### Task brief
Produce a verbatim copy of the data below that contains no pictures.

------ Given entries

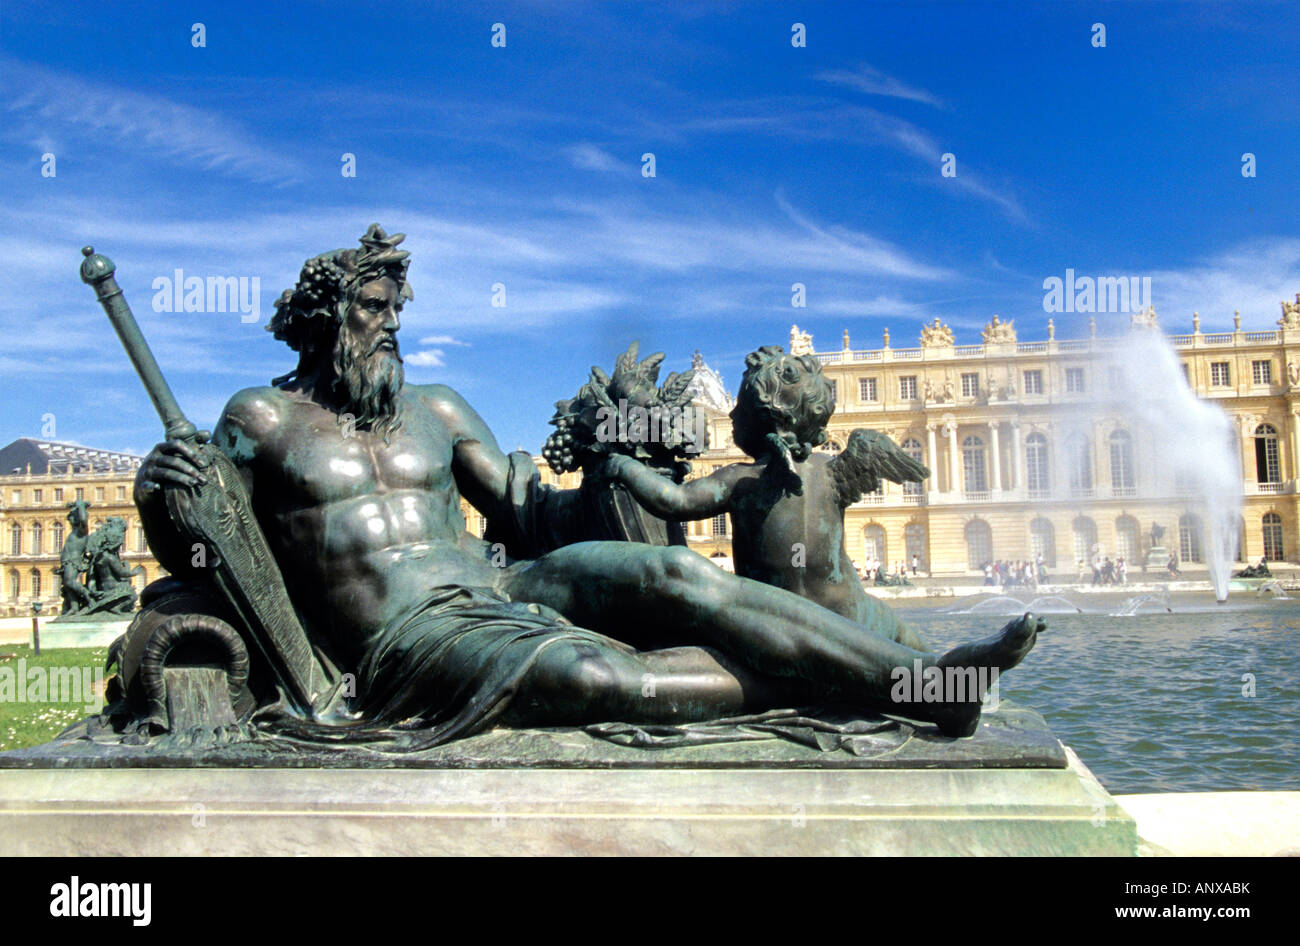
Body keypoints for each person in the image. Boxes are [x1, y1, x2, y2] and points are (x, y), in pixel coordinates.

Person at [138, 226, 1041, 744]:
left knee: (677, 580)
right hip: (403, 638)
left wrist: (620, 472)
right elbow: (207, 536)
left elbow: (533, 512)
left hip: (493, 586)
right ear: (322, 318)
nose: (390, 329)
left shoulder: (437, 408)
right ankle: (859, 683)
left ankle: (926, 685)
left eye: (397, 314)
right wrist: (159, 490)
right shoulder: (261, 418)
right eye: (372, 312)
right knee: (595, 673)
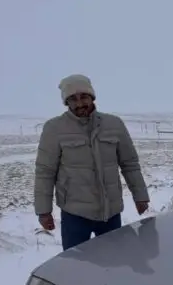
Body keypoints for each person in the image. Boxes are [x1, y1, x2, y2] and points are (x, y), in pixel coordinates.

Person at [34, 74, 150, 250]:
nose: (80, 103)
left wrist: (140, 196)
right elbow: (45, 172)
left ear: (92, 97)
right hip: (75, 214)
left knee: (114, 261)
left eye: (84, 97)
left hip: (110, 213)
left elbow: (130, 164)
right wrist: (44, 211)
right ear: (66, 102)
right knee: (76, 266)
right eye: (73, 99)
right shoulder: (54, 129)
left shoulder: (114, 124)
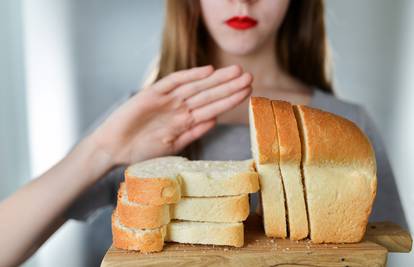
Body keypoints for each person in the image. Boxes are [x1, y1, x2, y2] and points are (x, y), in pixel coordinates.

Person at [0, 0, 407, 266]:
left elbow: (382, 252)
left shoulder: (349, 123)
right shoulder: (139, 116)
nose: (242, 1)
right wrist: (102, 150)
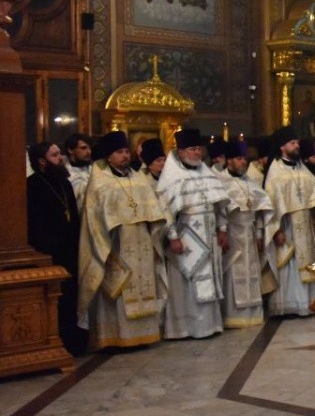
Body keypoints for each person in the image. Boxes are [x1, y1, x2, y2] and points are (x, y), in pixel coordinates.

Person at [77, 130, 168, 350]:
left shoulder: (139, 180)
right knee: (119, 289)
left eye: (127, 151)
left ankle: (145, 335)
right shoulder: (99, 183)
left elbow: (155, 211)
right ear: (109, 156)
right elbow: (92, 220)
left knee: (144, 285)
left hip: (143, 242)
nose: (125, 156)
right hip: (115, 245)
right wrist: (104, 248)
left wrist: (155, 230)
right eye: (119, 152)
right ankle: (116, 337)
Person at [157, 128, 230, 340]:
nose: (197, 153)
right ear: (180, 152)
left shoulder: (206, 172)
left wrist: (223, 229)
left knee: (209, 278)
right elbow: (165, 210)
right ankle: (185, 327)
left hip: (209, 234)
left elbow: (220, 205)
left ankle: (210, 325)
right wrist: (172, 237)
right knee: (186, 282)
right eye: (192, 149)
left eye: (199, 149)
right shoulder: (172, 177)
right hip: (186, 236)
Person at [26, 141, 87, 355]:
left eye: (59, 154)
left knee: (71, 297)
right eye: (54, 155)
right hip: (48, 252)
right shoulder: (32, 186)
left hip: (70, 249)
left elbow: (74, 215)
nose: (60, 158)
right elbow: (33, 224)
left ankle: (73, 341)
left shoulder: (64, 183)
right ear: (41, 161)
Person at [263, 126, 315, 317]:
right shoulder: (275, 172)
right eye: (292, 143)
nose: (297, 146)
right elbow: (270, 205)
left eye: (297, 143)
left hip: (305, 222)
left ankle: (308, 303)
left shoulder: (303, 168)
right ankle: (287, 304)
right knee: (289, 265)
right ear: (282, 147)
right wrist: (275, 230)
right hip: (287, 226)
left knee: (306, 262)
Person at [220, 140, 274, 328]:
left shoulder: (250, 182)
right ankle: (232, 316)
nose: (243, 162)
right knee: (233, 273)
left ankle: (253, 314)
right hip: (233, 233)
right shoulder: (221, 182)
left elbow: (260, 210)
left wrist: (259, 234)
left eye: (244, 158)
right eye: (239, 158)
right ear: (229, 161)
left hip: (250, 233)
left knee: (252, 272)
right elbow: (219, 210)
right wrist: (222, 232)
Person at [64, 133, 93, 204]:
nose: (89, 152)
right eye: (83, 148)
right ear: (70, 150)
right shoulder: (64, 174)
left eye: (89, 148)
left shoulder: (94, 170)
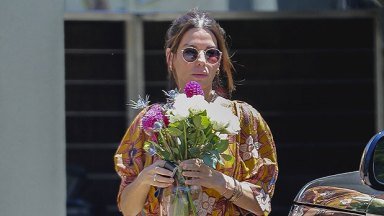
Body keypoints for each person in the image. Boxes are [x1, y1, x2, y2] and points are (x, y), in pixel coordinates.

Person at [114, 9, 278, 216]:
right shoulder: (151, 120)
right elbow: (128, 209)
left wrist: (221, 182)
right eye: (190, 52)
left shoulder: (243, 118)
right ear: (170, 57)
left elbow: (263, 204)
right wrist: (145, 179)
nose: (201, 60)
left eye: (211, 53)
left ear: (218, 62)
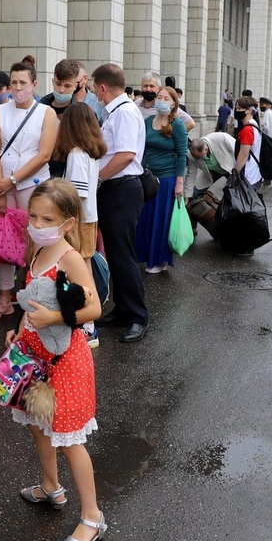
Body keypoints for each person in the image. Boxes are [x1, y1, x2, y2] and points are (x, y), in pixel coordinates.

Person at [6, 179, 106, 541]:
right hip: (35, 357)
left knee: (69, 441)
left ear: (67, 223)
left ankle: (92, 517)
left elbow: (94, 309)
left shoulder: (70, 257)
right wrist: (20, 332)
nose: (36, 222)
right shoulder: (38, 248)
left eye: (47, 218)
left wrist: (53, 319)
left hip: (66, 361)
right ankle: (52, 488)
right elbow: (32, 302)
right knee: (37, 425)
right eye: (33, 215)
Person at [0, 55, 59, 321]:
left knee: (35, 239)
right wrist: (1, 186)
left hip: (32, 183)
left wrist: (12, 181)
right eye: (13, 83)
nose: (17, 88)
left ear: (34, 84)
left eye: (22, 83)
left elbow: (44, 155)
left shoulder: (46, 113)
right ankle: (4, 298)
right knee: (4, 241)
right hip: (2, 183)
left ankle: (34, 298)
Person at [93, 64, 148, 343]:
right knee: (115, 254)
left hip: (121, 189)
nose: (93, 91)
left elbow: (126, 155)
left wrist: (99, 178)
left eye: (94, 86)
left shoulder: (124, 112)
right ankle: (123, 308)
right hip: (115, 189)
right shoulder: (115, 111)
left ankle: (138, 316)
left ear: (103, 88)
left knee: (123, 254)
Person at [56, 101, 107, 348]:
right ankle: (89, 325)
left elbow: (76, 195)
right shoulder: (90, 152)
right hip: (89, 218)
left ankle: (87, 326)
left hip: (77, 221)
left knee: (80, 272)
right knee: (84, 269)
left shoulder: (76, 154)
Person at [135, 86, 188, 273]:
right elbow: (142, 149)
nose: (161, 101)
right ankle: (145, 255)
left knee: (161, 220)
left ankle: (159, 260)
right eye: (160, 97)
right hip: (148, 178)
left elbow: (182, 155)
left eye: (166, 98)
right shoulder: (148, 121)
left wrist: (179, 183)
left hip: (167, 180)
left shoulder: (178, 124)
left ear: (174, 103)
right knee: (146, 218)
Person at [184, 132, 236, 198]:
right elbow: (191, 176)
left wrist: (239, 170)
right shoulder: (191, 156)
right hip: (212, 172)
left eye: (201, 157)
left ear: (206, 149)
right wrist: (187, 197)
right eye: (196, 158)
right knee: (194, 193)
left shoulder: (222, 138)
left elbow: (239, 151)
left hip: (231, 168)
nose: (198, 159)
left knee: (234, 195)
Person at [233, 97, 263, 189]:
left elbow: (243, 154)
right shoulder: (254, 125)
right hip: (254, 174)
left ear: (249, 110)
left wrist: (235, 174)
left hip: (248, 176)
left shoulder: (247, 129)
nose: (236, 111)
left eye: (239, 109)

------------

### Written solution
Body keypoints for each person in the image. Boxes are [x1, y1, x2, y2] and points are (x, y), in pixel coordinates.

Person at [138, 226, 1041, 744]:
left knee: (677, 580)
right hip: (403, 638)
left wrist: (620, 472)
right elbow: (207, 536)
left elbow: (533, 512)
left hip: (493, 586)
right ear: (322, 318)
nose: (390, 329)
left shoulder: (437, 408)
right ankle: (859, 683)
left ankle: (926, 685)
left eye: (397, 314)
right wrist: (159, 490)
right shoulder: (261, 418)
right eye: (372, 312)
right knee: (595, 673)
Body keypoints for each person in the image. Boxes are [x1, y1, x2, y2] and points are (x, y), in pixel coordinates.

Person at [34, 74, 150, 250]:
nose: (80, 103)
left wrist: (140, 196)
right elbow: (45, 172)
left ear: (92, 97)
right hip: (75, 214)
left knee: (114, 261)
left eye: (84, 97)
left hip: (110, 213)
left elbow: (130, 164)
right wrist: (44, 211)
right ear: (66, 102)
right knee: (76, 266)
right eye: (73, 99)
right shoulder: (54, 129)
left shoulder: (114, 124)
Body keypoints for each person in the image. Boxes are [x1, y1, x2, y2] and points are (x, y), in pixel coordinates.

Person at [0, 0, 407, 266]:
left elbow: (382, 252)
left shoulder: (349, 123)
right shoulder: (139, 116)
nose: (242, 1)
right wrist: (102, 150)
Body keypoints for each person in the image. Boxes are [x1, y1, x2, y2] and points are (x, y), in pixel coordinates.

Person at [77, 130, 168, 350]:
left shoulder: (139, 180)
right knee: (119, 289)
left eye: (127, 151)
left ankle: (145, 335)
right shoulder: (99, 183)
left elbow: (155, 211)
right ear: (109, 156)
right elbow: (92, 220)
left knee: (144, 285)
left hip: (143, 242)
nose: (125, 156)
right hip: (115, 245)
right wrist: (104, 248)
left wrist: (155, 230)
right eye: (119, 152)
right ankle: (116, 337)
Person at [157, 128, 230, 340]:
nose: (197, 153)
right ear: (180, 152)
left shoulder: (206, 172)
left wrist: (223, 229)
left knee: (209, 278)
right elbow: (165, 210)
right ankle: (185, 327)
left hip: (209, 234)
left elbow: (220, 205)
left ankle: (210, 325)
right wrist: (172, 237)
right knee: (186, 282)
right eye: (192, 149)
left eye: (199, 149)
right shoulder: (172, 177)
right hip: (186, 236)
Person at [26, 141, 87, 355]:
left eye: (59, 154)
left knee: (71, 297)
right eye: (54, 155)
right hip: (48, 252)
right shoulder: (32, 186)
left hip: (70, 249)
left elbow: (74, 215)
nose: (60, 158)
right elbow: (33, 224)
left ankle: (73, 341)
left shoulder: (64, 183)
right ear: (41, 161)
Person at [263, 126, 315, 317]:
right shoulder: (275, 172)
right eye: (292, 143)
nose: (297, 146)
right elbow: (270, 205)
left eye: (297, 143)
left hip: (305, 222)
left ankle: (308, 303)
left shoulder: (303, 168)
right ankle: (287, 304)
right knee: (289, 265)
right ear: (282, 147)
right wrist: (275, 230)
right hip: (287, 226)
left knee: (306, 262)
Person at [220, 140, 274, 328]:
left shoulder: (250, 182)
right ankle: (232, 316)
nose: (243, 162)
right knee: (233, 273)
left ankle: (253, 314)
right hip: (233, 233)
right shoulder: (221, 182)
left elbow: (260, 210)
left wrist: (259, 234)
left eye: (244, 158)
right eye: (239, 158)
right ear: (229, 161)
left hip: (250, 233)
left knee: (252, 272)
right elbow: (219, 210)
right wrist: (222, 232)
Person at [64, 133, 93, 204]:
nose: (89, 152)
right eye: (83, 148)
right ear: (70, 150)
right shoulder: (64, 174)
left eye: (89, 148)
left shoulder: (94, 170)
Body keypoints for each person in the image. Boxes are [x1, y1, x2, y2] and points are (x, y), in pixel coordinates.

Person at [114, 9, 278, 216]:
right shoulder: (151, 120)
right elbow: (128, 209)
left wrist: (221, 182)
right eye: (190, 52)
left shoulder: (243, 118)
right ear: (170, 57)
left elbow: (263, 204)
right wrist: (145, 179)
nose: (201, 60)
left eye: (211, 53)
left ear: (218, 62)
Body keypoints for each person in the image. Boxes are [x1, y1, x2, y2] and points are (x, y), in pixel coordinates.

Person at [6, 179, 106, 541]:
right hip: (35, 357)
left knee: (69, 441)
left ear: (67, 223)
left ankle: (92, 517)
left elbow: (94, 309)
left shoulder: (70, 257)
right wrist: (20, 332)
nose: (36, 222)
right shoulder: (38, 248)
left eye: (47, 218)
left wrist: (53, 319)
left hip: (66, 361)
right ankle: (52, 488)
right elbow: (32, 302)
right knee: (37, 425)
right eye: (33, 215)
Person at [0, 55, 59, 321]:
left knee: (35, 239)
right wrist: (1, 186)
left hip: (32, 183)
left wrist: (12, 181)
right eye: (13, 83)
nose: (17, 88)
left ear: (34, 84)
left eye: (22, 83)
left elbow: (44, 155)
left shoulder: (46, 113)
right ankle: (4, 298)
right knee: (4, 241)
right hip: (2, 183)
left ankle: (34, 298)
Person at [93, 64, 148, 343]:
right knee: (115, 254)
left hip: (121, 189)
nose: (93, 91)
left elbow: (126, 155)
left wrist: (99, 178)
left eye: (94, 86)
left shoulder: (124, 112)
right ankle: (123, 308)
right hip: (115, 189)
right shoulder: (115, 111)
left ankle: (138, 316)
left ear: (103, 88)
left knee: (123, 254)
Person at [56, 101, 107, 348]:
right ankle: (89, 325)
left elbow: (76, 195)
right shoulder: (90, 152)
right hip: (89, 218)
left ankle: (87, 326)
left hip: (77, 221)
left knee: (80, 272)
right knee: (84, 269)
left shoulder: (76, 154)
Person at [135, 86, 188, 273]:
right elbow: (142, 149)
nose: (161, 101)
right ankle: (145, 255)
left knee: (161, 220)
left ankle: (159, 260)
right eye: (160, 97)
right hip: (148, 178)
left elbow: (182, 155)
left eye: (166, 98)
right shoulder: (148, 121)
left wrist: (179, 183)
left hip: (167, 180)
left shoulder: (178, 124)
left ear: (174, 103)
right knee: (146, 218)
Person at [184, 132, 236, 198]:
right elbow: (191, 176)
left wrist: (239, 170)
right shoulder: (191, 156)
right hip: (212, 172)
left eye: (201, 157)
left ear: (206, 149)
right wrist: (187, 197)
right eye: (196, 158)
right knee: (194, 193)
left shoulder: (222, 138)
left elbow: (239, 151)
left hip: (231, 168)
nose: (198, 159)
left knee: (234, 195)
Person at [233, 97, 263, 189]:
left elbow: (243, 154)
right shoulder: (254, 125)
right hip: (254, 174)
left ear: (249, 110)
left wrist: (235, 174)
left hip: (248, 176)
left shoulder: (247, 129)
nose: (236, 111)
left eye: (239, 109)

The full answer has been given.